Does this matter? Yes. Any distortion of the electricity markets in favour of nuclear -- or any other technology -- will inevitably retard the introduction of wind energy, now that it is starting to be competitive. Wind lobbyists need to know the facts of such distortions to argue their case with conviction. The report puts the cost of French nuclear electricity at $0.05 to $0.06/kWh -- slightly lower than the levels which emerged from the UK nuclear review last year. These levels are higher than official estimates of the nuclear industry because reactor availability inevitably turns out to be lower in practice than originally envisaged. This is beyond dispute. (Wind turbine availability, on the other hand, is often higher than anticipated.)

It is clear that nuclear power still has a charmed existence, on both sides of the English Channel, despite the mounting evidence on its poor economics. Privatisation of British Energy -- the more modern bit of the UK's nuclear industry -- is ploughing ahead, come what may. The sale price is expected to be about half the construction cost of the latest nuclear station, just completed. So, seven stations will almost certainly be sold for less than the cost of one, a graphic illustration that nuclear economics cannot be brilliant. And that's without taking into account a detailed analysis of decommissioning liabilities, undertaken in a report initiated by Friends of the Earth and a consortium of local authorities, which argues that the true value of British Energy -- when the liabilities are taken into account -- is negative.

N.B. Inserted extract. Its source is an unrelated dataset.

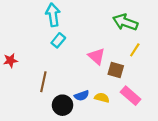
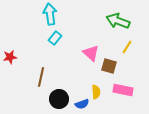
blue semicircle: (82, 96) -> (82, 104), moved
pink rectangle: (131, 96) -> (123, 90), turned -30
yellow semicircle: (102, 98) -> (96, 92), turned 72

This editorial is not, however, a diatribe on economics. There are other lessons to learn. The analysis of French exports teaches us that energy privatisation legislation must be clear, sensible and simple and should not be rushed. In Britain, these criteria were not met. An effect of this has been to allow the French nuclear utility, EdF, to claim exemption from the 10% levy imposed on fossil sources in the UK. It does this by claiming it is exporting nuclear-generated electricity to Britain. Yet the Greenpeace report presents strong evidence that a proportion of the French energy is generated from fossil fuel. In drawing attention to this anomaly, the report is reiterating what the UK government was told by one of its own select committees four years ago, when the need for closure of coal mines was examined. The UK government, however, does not want to know. In responding to its select committee the government naively claimed "the electricity imported from France is supplied from designated nuclear stations" and anticipated that bid prices for the interconnector would move to "more closely reflect the marginal cost of supply." Again, this matters. If the imports from France are underpriced, it means opportunities for indigenous coal-fired electricity -- and renewables -- are being unfairly excluded.

The most worrying aspect of all this is that there appears to be no effective mechanism for settling the uncertainties. Despite the importance of energy, the monitoring process in Europe for breaches of EU legislation in this area is conspicuous by its absence. Without such monitoring, all the fine words on open access, transparency, and a fair crack of the whip for wind, do not amount to much. As the Greenpeace report notes, the only EU department with investigative powers, the competition directorate, has nobody employed full time to keep an eye on energy networks. In an area as important as energy, the people of Europe need to know the players are abiding by the rules. That much security is the least wind should ask for.